Tuesday, June 26, 2007
'Emraan is okay with his ordinariness and that is what is extraordinary about him', says Mahesh Bhatt who is in all praises about his nephew Emraan Hashmi. Bhatt exclusively writes for us, his views about Emraan Hashmi, his star-status in the interiors of India and how he has matured as an actor since his debut in Footpath.
"Awarapan is the best film our company has made since we began our journey 20 years ago. It is our crowning glory. But the person who will astound the world is Emraan. He has touched his inner silence and given a magnificent performance.

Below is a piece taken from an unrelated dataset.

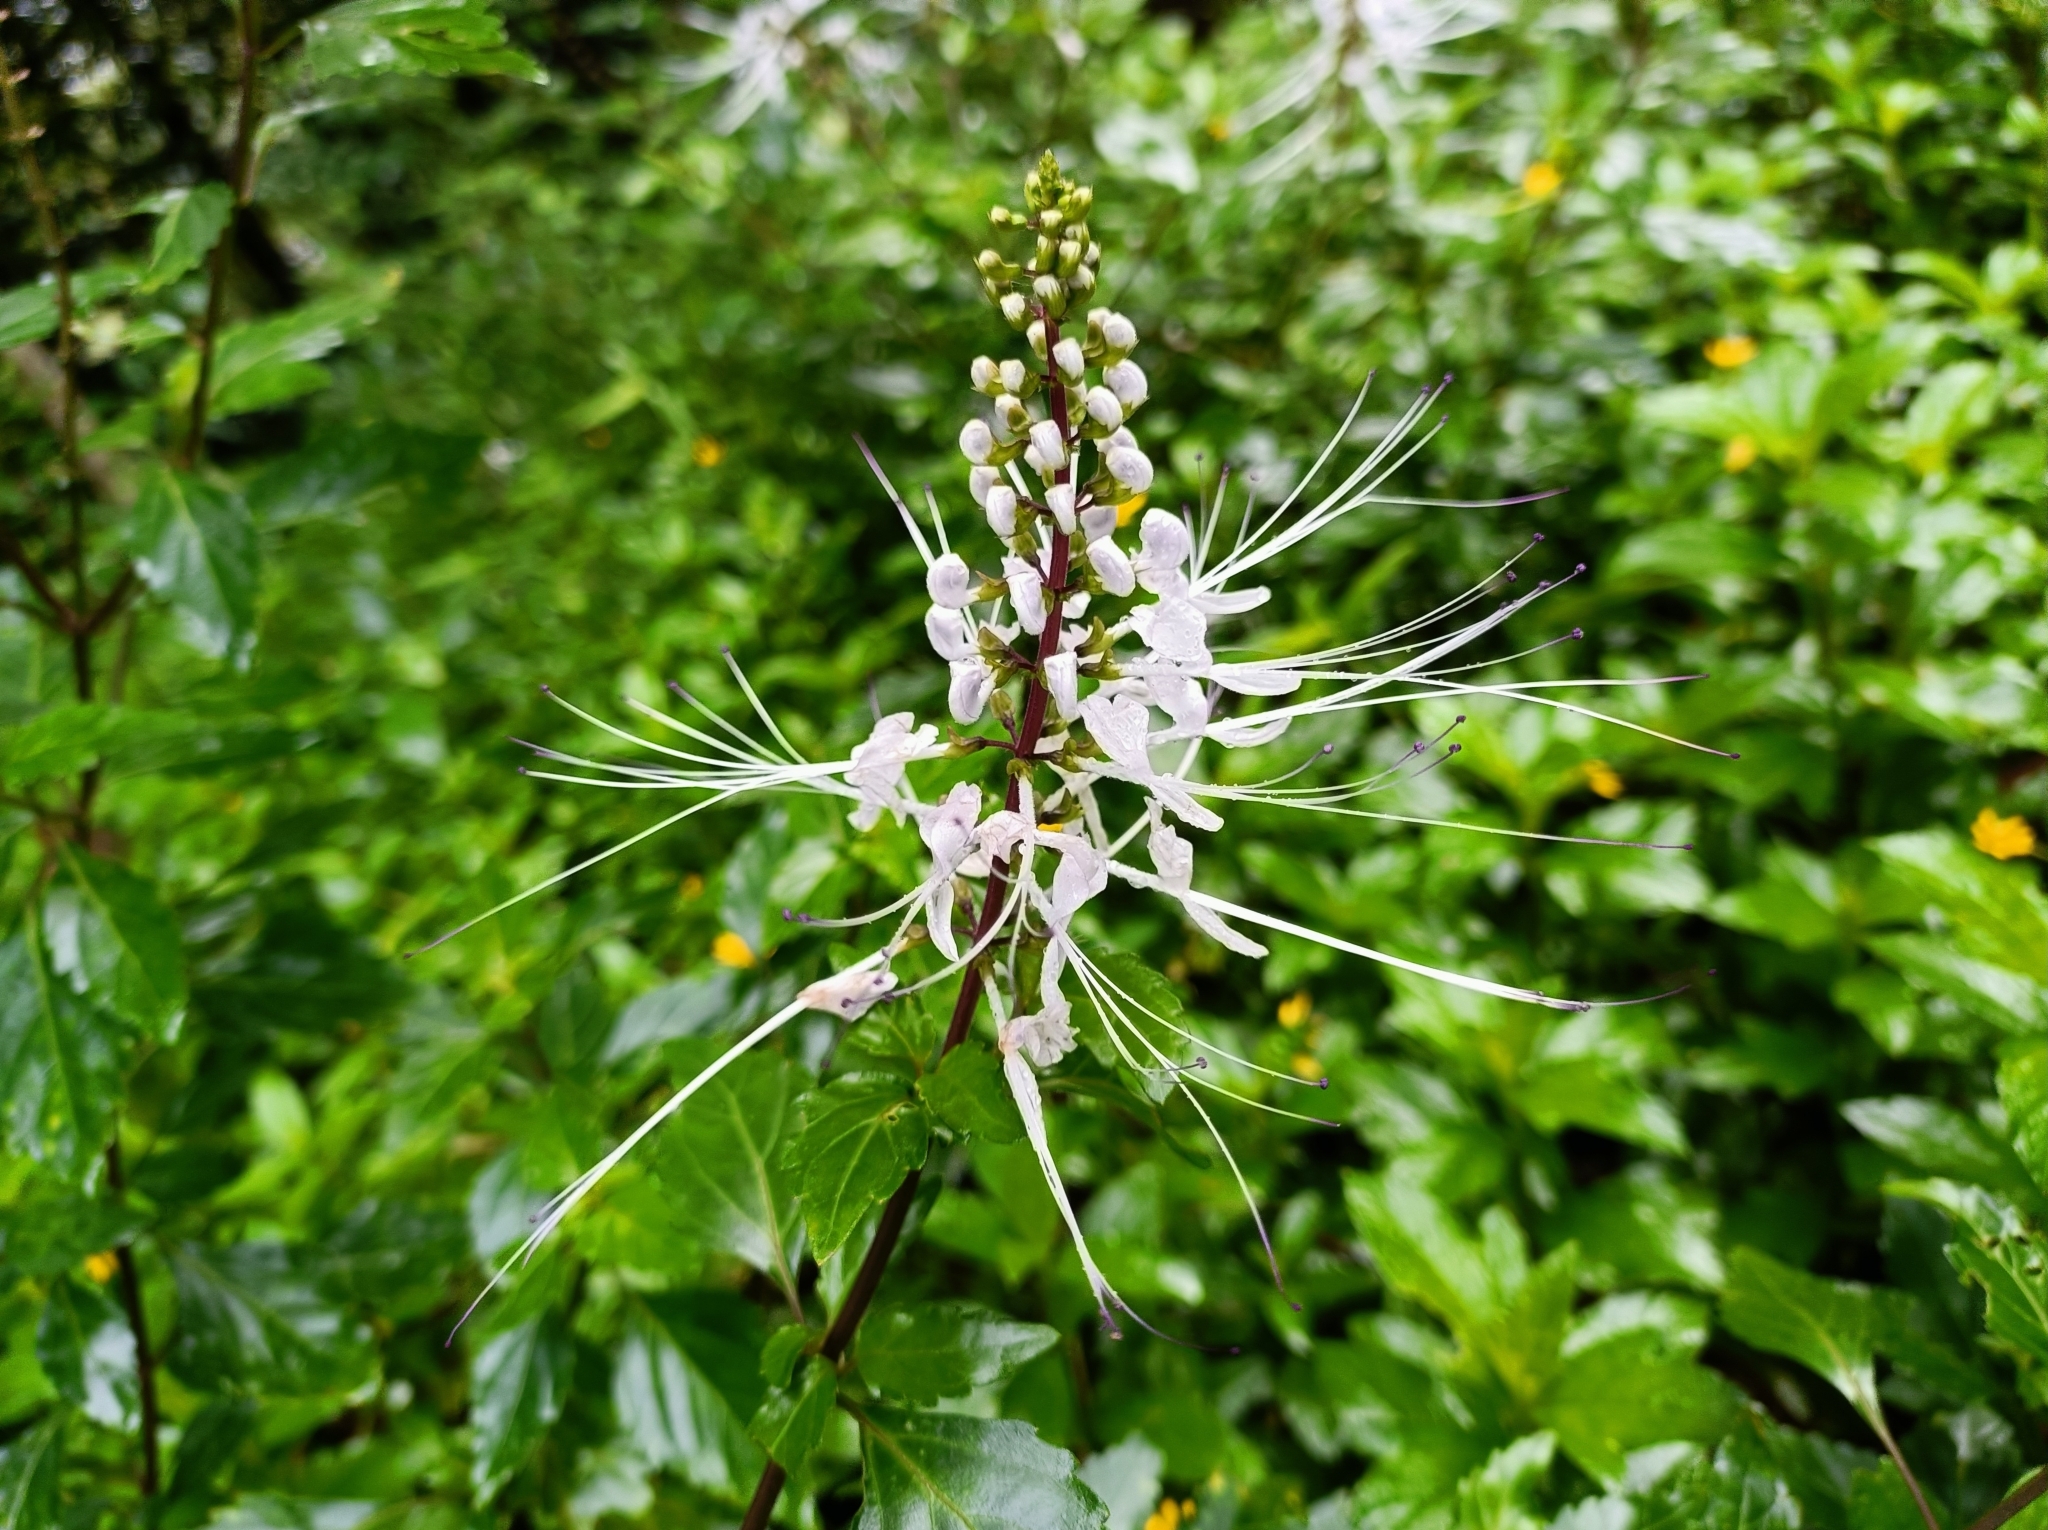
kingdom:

Even the so called 'greats' will reluctantly concede that when they watch Awarapan."
I scream into the mouth piece of my cell phone. I am talking to my brother Mukesh who has gone to London for the promotion of this very film. I sense that my words put him at ease and ignite a new confidence within him.
As the night deepens I return home happy with what we have created. I know for certain that Awarapan is going to usher in a new phase in Emraan's life. It will in a way delink him from his past works. As I put my head on my pillow waiting for sleep my mind keeps replaying the images of Emraan and his journey so far through the world of films.

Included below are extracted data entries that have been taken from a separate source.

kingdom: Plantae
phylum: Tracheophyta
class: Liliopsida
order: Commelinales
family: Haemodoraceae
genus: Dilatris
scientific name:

I reminded of my visit to Malegaon which is a small town in Maharashtra. Malegaon is known for its power looms and its huge Muslim population. Minutes before I am supposed to make my public address to a large number of enthused youngsters a bearded elderly Muslim gentleman who has been given the task to introduce me to the audience hesitantly asks me a question. "Mahesh saahab, do you mind if I also introduce you to the audience as Emraan Hashmi's uncle? These youngsters who have come to hear your speech would love to hear that you both are related. They are great fans of Emraan Hashmi." His words made my heart swell with pride. I had this uplifting feeling of triumph. After all making people and not movies has been my single minded pursuit ever since I have given up film direction. The utterances of the devout Muslim gentleman had affirmed to me that despite receiving sneers from critics and the so called 'A Class audiences' Emraan Hashmi had a great fan following in the interiors of real India. I was reminded of what I told him at the dawn of his career. "I want you to be a star of the Indian street and not of Indian drawing rooms."

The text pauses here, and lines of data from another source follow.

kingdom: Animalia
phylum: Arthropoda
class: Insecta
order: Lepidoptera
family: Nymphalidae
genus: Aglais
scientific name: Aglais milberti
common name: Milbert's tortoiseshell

Emraan had touched the goal I had put in front of him. Even his harshest critics cannot deny that ever since he made his debut in Footpath which sank without a splutter he has emerged as the undisputed champ of B grade Bollywood. Emraan's popularity is evident in the unlikeliest of places. Deep in south Bastar, which is the heart of Maoist country in Chattisgarh a VCD shop keeper who makes living selling pirated films, affirms Emraan Hashmi's stardom. Apart from the Khan brigade who's VCDs sell like hot cakes it is Emraan Hashmi who is very popular especially among young boys. "Emraan's VCDs do maximum business along with Mithun", he says. A leading newspaper recently confirmed that in Dungurpur which is a small town in tribal Rajasthan shopkeepers display Emraan's posters outside VCD shops to attract buyers.
Emraan has established the reputation of being the tapori next door in the shortest period of time; barring Footpath and Jawani Diwani almost all of Emraan's movies have doubled at box office. The reason his popularity is tremendous among youngsters is because of his wicked antics and having earned the reputation of a 'serial kisser'. Most of the small town boys these days say "Main Emraan Hashmi banna chahta hoon" . It is difficult to find out why small town India identifies with him and wants to emulate him.
When I look back at the success story I can not help but remember the first photo session of Emraan with Amisha Patel in which he was so stiff and awful that it was a total washout. This is how the story goes; Tanuja Chandra wanted to cast a leading man opposite Amisha Patel after Govinda suddenly backed out at the last moment. The film we were making at the time was called Yeh Zindagi Ka Safar. "Take Emraan" I suggested. Amisha was unhappy about me casting Emraan opposite her. After Gadar she wanted to work with big names and understandably so, after all this is an industry which feels safe holding on to the aprons of somebody else because deep down within they know that despite the success they are empty and without talent. I knew Emraan would be the right choice opposite her in this film but this boy assistant director turned actor failed to rise up to the expectations of everyone in the screen test and therefore had to be dumped. But despite of his disastrous photo session I did not lose faith in him. I had looked into his eyes and realized for myself that this boy who had once wanted to be a pilot had the potential to become a star and that one day he would fly high. It was this that made me repeatedly insist that he should be cast in our forthcoming films. I knew that it was a matter of time before the world would wake up and realize the potential that I saw in him.